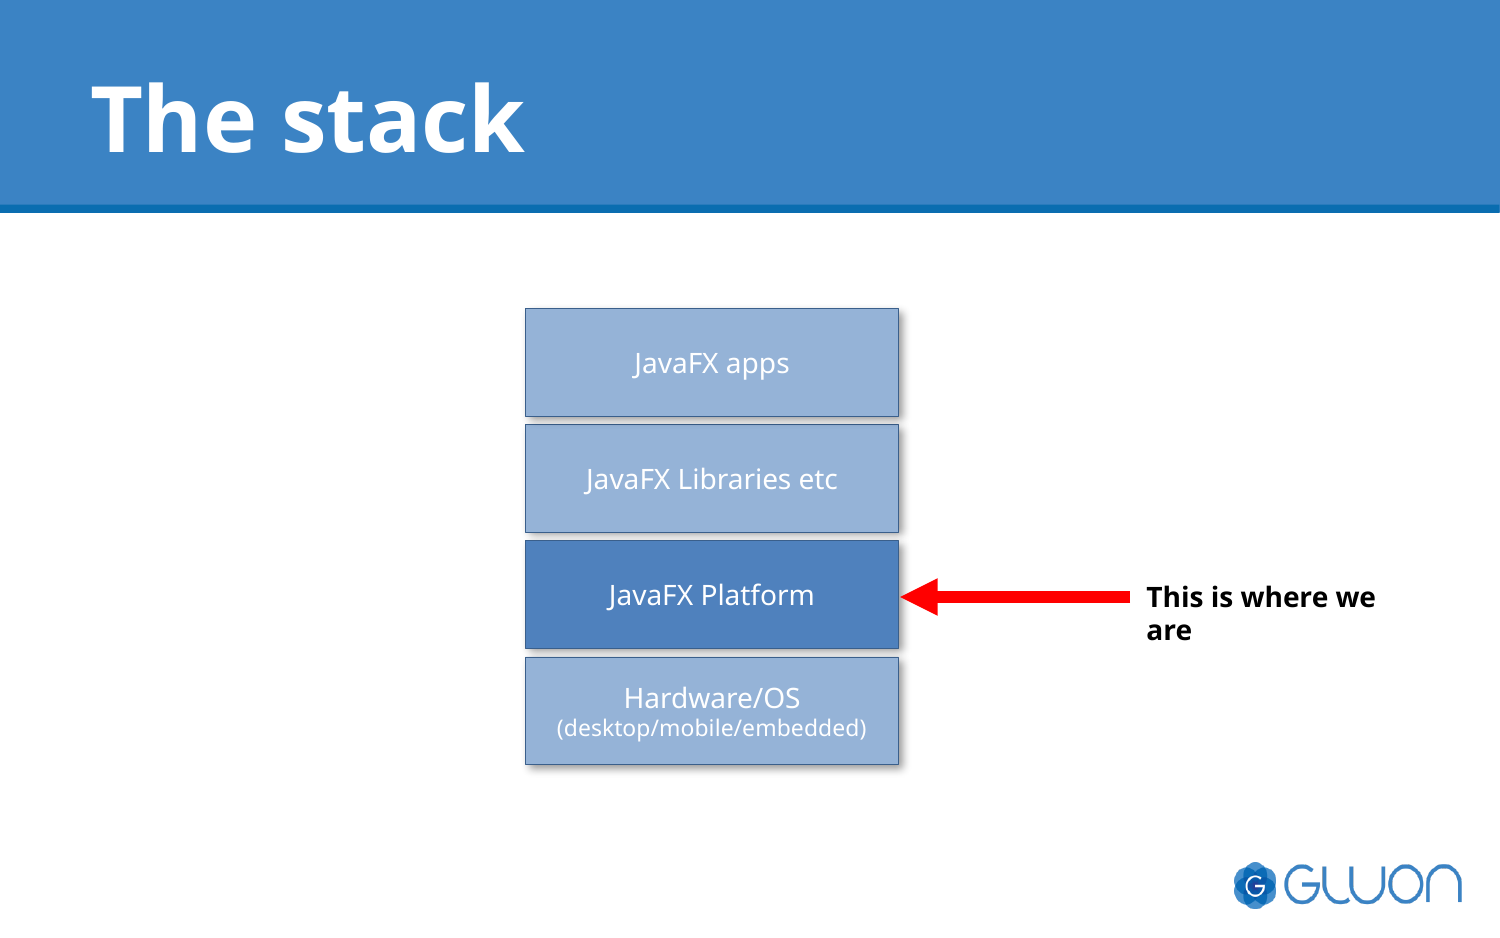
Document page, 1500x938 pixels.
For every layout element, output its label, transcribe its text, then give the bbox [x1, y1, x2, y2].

title The stack [75, 37, 1425, 194]
text_box JavaFX Libraries etc [523, 422, 901, 534]
text_box This is where we are [1131, 571, 1425, 654]
picture [1284, 849, 1463, 916]
text_box Hardware/OS (desktop/mobile/embedded) [523, 655, 901, 766]
text_box JavaFX apps [523, 306, 901, 418]
text_box JavaFX Platform [523, 539, 901, 650]
picture [1234, 862, 1276, 909]
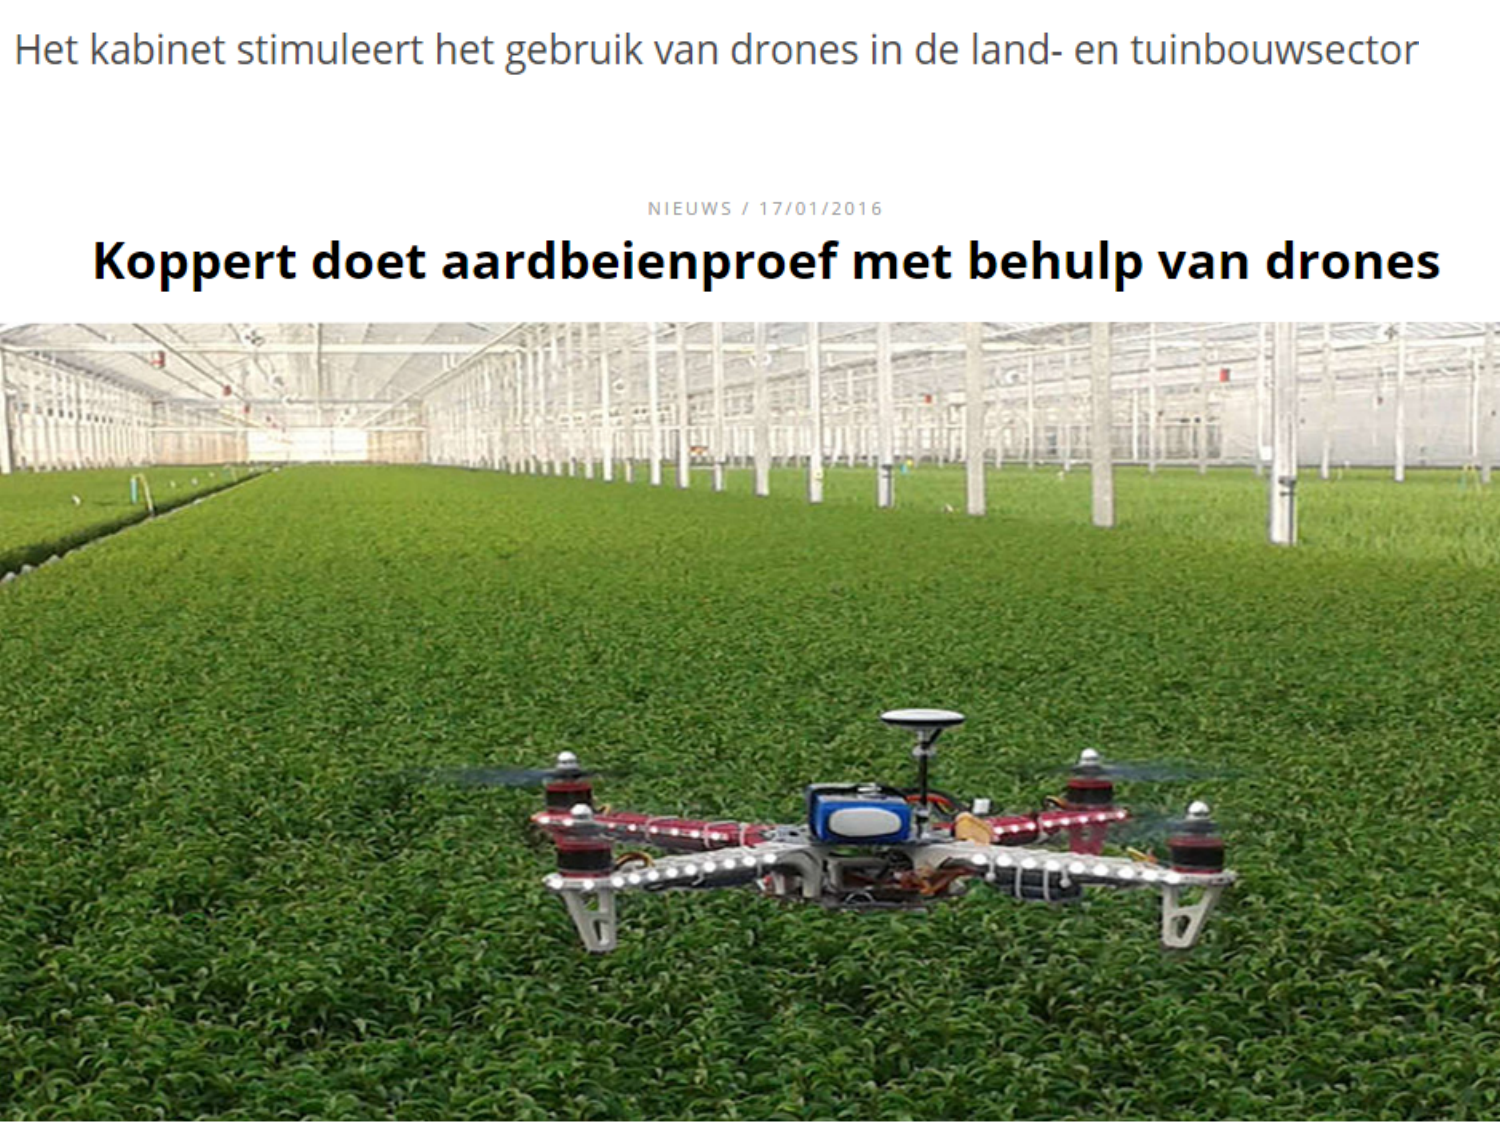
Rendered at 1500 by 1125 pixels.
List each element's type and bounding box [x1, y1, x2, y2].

◇ ◇ ◇ ◇ ◇

■ What you are asked to do: Leaving the images out, print the records above exactly.

■ Answer space:
Document page, 1500x938 pixels.
For every layout element, output its label, transcribe its text, then give the bbox [x1, y1, x2, y2].

title The stack [75, 37, 1425, 194]
text_box JavaFX Libraries etc [523, 422, 901, 534]
text_box This is where we are [1131, 571, 1425, 654]
picture [1284, 849, 1463, 916]
text_box Hardware/OS (desktop/mobile/embedded) [523, 655, 901, 766]
text_box JavaFX apps [523, 306, 901, 418]
text_box JavaFX Platform [523, 539, 901, 650]
picture [1234, 862, 1276, 909]
Rendered at 1500 by 1125 pixels.
List each element's type and bounding box [x1, y1, x2, y2].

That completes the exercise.